Question

Evaluate the following $\left( \cos 0{}^\circ +\sin 45{}^\circ +\sin 30{}^\circ \right)\left( \sin 90{}^\circ -\cos 45{}^\circ +\cos 60{}^\circ \right)$.
A. $\dfrac{5}{4}$
B. $\dfrac{9}{4}$
C. $\dfrac{7}{4}$
D. None of these

Answer 1

Hint: To solve this question, we should know few of the trigonometric values or we can say the trigonometric ratios like $\sin 0{}^\circ =\cos 90{}^\circ =0,\sin 30{}^\circ =\cos 60{}^\circ =\dfrac{1}{2},\sin 45{}^\circ =\cos 45{}^\circ =\dfrac{1}{\sqrt{2}},\sin 60{}^\circ =\cos 30{}^\circ =\dfrac{\sqrt{3}}{2}$ and $\sin 90{}^\circ =\cos 0{}^\circ =1$. By using these values, we can find the answer to the given question.

Complete step-by-step answer:

In this question, we have been asked to find the value of$\left( \cos 0{}^\circ +\sin 45{}^\circ +\sin 30{}^\circ \right)\left( \sin 90{}^\circ -\cos 45{}^\circ +\cos 60{}^\circ \right)$. We know that $\cos 0{}^\circ =0,\sin 45{}^\circ =\dfrac{1}{\sqrt{2}},\sin 30{}^\circ =\dfrac{1}{2},\sin 90{}^\circ =1,\cos 45{}^\circ =\dfrac{1}{\sqrt{2}}$ and $\cos 60{}^\circ =\dfrac{1}{2}$. So, we will use these values to find the value of the expression that is given in the question. So, by substituting these values in the expression given in our question, we get,
$\left[ 1+\dfrac{1}{\sqrt{2}}+\dfrac{1}{2} \right]\left[ 1-\dfrac{1}{\sqrt{2}}+\dfrac{1}{2} \right]$
Now, we will find the LCM. By taking the LCM in both factors of the above expression, we get,
$\left[ \dfrac{2\sqrt{2}+2+\sqrt{2}}{2\sqrt{2}} \right]\left[ \dfrac{2\sqrt{2}-2+\sqrt{2}}{2\sqrt{2}} \right]$
On further simplification of the above expression, we get,
$\left[ \dfrac{3\sqrt{2}+2}{2\sqrt{2}} \right]\left[ \dfrac{3\sqrt{2}-2}{2\sqrt{2}} \right]$
Now, we know that $\left( a-b \right)\left( a+b \right)={{a}^{2}}-{{b}^{2}}$. So, by applying that in the above equation, we get,
$\left[ \dfrac{{{\left( 3\sqrt{2} \right)}^{2}}-{{\left( 2 \right)}^{2}}}{{{\left( 2\sqrt{2} \right)}^{2}}} \right]$
On further simplification of the above expression, we get,
$\left[ \dfrac{18-4}{8} \right]=\dfrac{14}{8}=\dfrac{7}{4}$
Therefore, we have obtained the value of the given expression as $\dfrac{7}{4}$.
Hence, the correct answer for the expression given in the question is option C.

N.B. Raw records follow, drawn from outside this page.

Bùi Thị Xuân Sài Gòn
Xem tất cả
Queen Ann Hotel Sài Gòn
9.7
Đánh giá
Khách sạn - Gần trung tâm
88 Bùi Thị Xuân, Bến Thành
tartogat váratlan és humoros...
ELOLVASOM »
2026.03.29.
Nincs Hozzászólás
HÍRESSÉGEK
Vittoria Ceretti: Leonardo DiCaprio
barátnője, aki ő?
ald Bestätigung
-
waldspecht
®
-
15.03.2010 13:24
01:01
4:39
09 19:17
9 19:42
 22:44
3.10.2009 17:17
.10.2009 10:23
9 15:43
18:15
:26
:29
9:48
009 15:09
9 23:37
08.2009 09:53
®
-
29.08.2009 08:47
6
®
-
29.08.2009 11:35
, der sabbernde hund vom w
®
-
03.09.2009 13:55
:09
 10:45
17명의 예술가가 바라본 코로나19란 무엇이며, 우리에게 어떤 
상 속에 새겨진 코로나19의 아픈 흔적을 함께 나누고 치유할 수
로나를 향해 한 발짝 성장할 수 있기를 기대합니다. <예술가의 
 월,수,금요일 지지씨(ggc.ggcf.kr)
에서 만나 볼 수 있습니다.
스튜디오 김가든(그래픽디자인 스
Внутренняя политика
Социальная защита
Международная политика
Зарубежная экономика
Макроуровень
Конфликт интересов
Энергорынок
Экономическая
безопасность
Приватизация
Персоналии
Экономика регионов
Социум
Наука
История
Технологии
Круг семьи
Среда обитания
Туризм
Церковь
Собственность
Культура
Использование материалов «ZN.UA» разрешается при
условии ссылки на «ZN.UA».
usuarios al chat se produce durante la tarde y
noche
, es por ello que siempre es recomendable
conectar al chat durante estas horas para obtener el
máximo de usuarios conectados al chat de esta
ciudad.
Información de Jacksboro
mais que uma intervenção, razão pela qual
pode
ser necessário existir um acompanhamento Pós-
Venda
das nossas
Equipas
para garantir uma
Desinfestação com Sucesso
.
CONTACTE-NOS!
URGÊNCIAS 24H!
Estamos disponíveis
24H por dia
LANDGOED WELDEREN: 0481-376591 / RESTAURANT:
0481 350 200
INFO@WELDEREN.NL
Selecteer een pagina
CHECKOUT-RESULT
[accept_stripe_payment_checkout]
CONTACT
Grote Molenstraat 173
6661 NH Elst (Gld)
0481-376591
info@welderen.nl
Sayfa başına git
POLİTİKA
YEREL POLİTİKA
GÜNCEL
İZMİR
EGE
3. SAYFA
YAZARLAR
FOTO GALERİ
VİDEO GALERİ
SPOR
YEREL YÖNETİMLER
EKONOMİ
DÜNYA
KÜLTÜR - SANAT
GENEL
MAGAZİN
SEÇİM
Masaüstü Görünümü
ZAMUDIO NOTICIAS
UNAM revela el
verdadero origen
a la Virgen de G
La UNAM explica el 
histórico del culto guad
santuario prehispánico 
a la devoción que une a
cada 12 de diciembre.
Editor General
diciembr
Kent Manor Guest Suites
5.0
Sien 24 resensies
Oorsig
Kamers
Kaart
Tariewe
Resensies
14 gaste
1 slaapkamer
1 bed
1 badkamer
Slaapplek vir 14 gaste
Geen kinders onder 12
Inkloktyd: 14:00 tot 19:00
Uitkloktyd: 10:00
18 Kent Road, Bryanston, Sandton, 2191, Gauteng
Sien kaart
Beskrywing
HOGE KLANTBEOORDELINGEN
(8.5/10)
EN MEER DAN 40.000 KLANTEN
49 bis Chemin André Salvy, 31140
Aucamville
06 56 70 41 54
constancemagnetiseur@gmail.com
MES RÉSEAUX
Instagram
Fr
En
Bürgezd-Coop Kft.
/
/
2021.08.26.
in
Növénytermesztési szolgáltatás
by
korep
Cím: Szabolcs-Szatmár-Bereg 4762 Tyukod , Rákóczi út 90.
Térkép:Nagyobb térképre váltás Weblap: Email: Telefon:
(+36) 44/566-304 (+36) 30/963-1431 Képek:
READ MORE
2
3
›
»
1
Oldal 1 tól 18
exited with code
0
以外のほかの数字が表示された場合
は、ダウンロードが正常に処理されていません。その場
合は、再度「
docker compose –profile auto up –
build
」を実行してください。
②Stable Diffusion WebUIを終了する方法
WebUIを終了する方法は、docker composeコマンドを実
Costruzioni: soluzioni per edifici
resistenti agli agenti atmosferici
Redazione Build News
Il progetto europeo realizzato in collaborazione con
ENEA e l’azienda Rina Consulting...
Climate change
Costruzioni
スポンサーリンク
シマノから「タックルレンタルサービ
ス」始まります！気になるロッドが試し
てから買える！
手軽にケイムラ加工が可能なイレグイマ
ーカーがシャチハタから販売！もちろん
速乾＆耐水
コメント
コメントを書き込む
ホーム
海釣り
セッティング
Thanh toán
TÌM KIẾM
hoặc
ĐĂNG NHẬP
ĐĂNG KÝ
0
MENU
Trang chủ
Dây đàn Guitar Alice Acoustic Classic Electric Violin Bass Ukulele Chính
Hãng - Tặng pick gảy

Note: The possible mistakes that the students can make while solving this question are the simple calculation mistakes. They may also not take the least common multiple or the LCM carefully which may lead to the wrong answer. We can also solve this question by writing the terms in second factor as $\cos \left( 90{}^\circ -\theta \right)$ if it is in $\sin \theta$ and as $\sin \left( 90{}^\circ -\theta \right)$ if it is in $\cos \theta$. We can then apply $\left( a-b \right)\left( a+b \right)={{a}^{2}}-{{b}^{2}}$ to get the desired value.